DUBAI (Reuters) - Yemen’s Houthi leader said on Friday the group would continue to develop its military capabilities as the Iran-aligned movement stepped up its attacks against Saudi Arabia in the Yemen war.
Saudi air defence forces on Wednesday intercepted three missiles fired at Riyadh and other cities by the Houthis — the fourth time in five months that missiles have flown over the Saudi capital. They also downed two Houthi drones in cities in the south of the kingdom, Saudi state media said.
“As long as the aggression continues, our military capabilities will grow and develop,” Abdul Malik al-Houthi said in a speech aired by the Houthi-run Al Masirah TV, adding that the group had a right to build drone planes and use them.
A Saudi-led alliance intervened in Yemen’s civil war in 2015 to try to push back the Houthis after they drove the internationally recognised government into exile in Riyadh.
The United Nations says 10,000 people have died in the three-year war.
The privately-owned Belqees TV station said one of its Yemeni photographers, Abdullah al-Qadry, died from injuries sustained in what it said was a Houthi missile strike on Friday that hit a car carrying journalists in al-Bayda province. It said the correspondent of another Yemeni TV station was injured.

--- --- ---

» Instructions:
1. Condense the paragraph of the Yemen war report above that begins "Saudi air defence forces on Wednesday" into a brief bulleted list that keeps its main facts.
2. Write a continuation of the Yemen war report above, beginning after its final sentence.

--- --- ---

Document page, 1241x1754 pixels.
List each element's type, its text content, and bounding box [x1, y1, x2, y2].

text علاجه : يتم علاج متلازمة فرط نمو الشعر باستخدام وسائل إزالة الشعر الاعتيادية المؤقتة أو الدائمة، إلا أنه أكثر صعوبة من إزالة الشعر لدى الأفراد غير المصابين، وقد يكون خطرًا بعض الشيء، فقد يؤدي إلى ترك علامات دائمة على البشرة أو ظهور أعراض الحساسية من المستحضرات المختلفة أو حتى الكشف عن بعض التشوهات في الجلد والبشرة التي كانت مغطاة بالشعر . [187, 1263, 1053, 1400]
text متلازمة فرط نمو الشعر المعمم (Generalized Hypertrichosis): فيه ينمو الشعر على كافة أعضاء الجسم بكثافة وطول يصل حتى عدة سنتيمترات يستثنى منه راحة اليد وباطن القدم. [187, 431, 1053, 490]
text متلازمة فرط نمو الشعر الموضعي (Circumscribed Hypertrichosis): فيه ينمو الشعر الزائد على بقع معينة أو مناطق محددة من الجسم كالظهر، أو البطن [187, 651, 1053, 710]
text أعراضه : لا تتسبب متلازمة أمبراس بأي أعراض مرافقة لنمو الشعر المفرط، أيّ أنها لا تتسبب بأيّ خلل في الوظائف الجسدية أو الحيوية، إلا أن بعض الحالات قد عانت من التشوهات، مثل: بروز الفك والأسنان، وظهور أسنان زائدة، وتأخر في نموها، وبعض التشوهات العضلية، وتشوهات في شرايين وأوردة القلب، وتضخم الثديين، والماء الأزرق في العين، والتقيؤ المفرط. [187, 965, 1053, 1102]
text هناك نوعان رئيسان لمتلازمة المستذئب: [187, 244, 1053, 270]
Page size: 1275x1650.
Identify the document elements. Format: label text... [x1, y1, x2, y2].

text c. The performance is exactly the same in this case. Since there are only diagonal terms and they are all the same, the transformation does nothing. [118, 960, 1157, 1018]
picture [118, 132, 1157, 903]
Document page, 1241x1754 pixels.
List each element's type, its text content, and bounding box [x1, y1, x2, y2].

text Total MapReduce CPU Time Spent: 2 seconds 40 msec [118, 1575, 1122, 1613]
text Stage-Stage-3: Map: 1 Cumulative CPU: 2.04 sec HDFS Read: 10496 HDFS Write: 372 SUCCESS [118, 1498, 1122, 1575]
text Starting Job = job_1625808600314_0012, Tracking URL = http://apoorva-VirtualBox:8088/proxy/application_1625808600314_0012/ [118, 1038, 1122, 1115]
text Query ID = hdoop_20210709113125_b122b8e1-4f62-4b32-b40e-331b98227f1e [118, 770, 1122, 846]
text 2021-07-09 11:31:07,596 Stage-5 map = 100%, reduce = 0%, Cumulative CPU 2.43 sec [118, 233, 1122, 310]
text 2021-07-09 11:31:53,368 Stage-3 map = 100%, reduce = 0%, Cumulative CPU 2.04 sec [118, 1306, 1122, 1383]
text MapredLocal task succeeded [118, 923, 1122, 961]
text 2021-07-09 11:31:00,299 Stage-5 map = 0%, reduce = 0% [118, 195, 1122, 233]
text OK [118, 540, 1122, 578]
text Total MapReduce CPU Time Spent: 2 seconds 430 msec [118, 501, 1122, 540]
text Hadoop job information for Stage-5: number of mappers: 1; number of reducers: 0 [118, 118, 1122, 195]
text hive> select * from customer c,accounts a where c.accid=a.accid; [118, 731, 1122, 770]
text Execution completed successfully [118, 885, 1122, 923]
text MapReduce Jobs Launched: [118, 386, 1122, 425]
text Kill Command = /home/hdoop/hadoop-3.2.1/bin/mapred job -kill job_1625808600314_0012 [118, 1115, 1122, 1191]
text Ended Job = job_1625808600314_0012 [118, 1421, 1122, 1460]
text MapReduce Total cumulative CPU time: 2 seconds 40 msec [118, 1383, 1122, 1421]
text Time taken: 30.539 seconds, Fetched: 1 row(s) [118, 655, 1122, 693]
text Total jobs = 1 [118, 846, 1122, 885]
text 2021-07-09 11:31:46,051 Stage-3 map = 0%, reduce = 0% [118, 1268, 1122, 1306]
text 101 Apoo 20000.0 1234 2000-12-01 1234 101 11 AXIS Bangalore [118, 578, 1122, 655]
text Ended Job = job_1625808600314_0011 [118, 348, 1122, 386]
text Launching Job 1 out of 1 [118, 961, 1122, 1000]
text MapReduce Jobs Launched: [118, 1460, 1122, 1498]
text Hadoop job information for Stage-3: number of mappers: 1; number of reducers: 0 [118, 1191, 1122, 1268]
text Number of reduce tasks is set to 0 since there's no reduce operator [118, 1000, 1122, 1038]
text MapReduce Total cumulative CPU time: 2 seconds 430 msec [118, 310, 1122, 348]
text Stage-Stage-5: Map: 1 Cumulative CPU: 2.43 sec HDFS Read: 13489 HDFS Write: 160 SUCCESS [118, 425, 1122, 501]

--- --- ---

» Responses to the exercise:
1.
- On Wednesday, Saudi air defense forces intercepted three Houthi missiles fired at Riyadh and other cities.
- This was the fourth time in five months that missiles had flown over the Saudi capital.
- According to Saudi state media, the forces also downed two Houthi drones in cities in the south of the kingdom.

2.
Medical sources confirmed that the photographer had died from his injuries and said another journalist was in serious condition. It was not clear how many people had been in the car.
The Houthis say their missile attacks on the kingdom are in retaliation for air raids on Yemen by the Western-backed coalition, which has launched thousands of air strikes in Yemen since 2015 that have killed hundreds of people.
The coalition accuses the Houthis of being armed and supported by regional foe Iran — charges the group and Tehran deny.
Arms monitor Conflict Armament Research says it has evidence that the drones used on Wednesday and other Houthi equipment were made in Iran and was not of indigenous design and construction.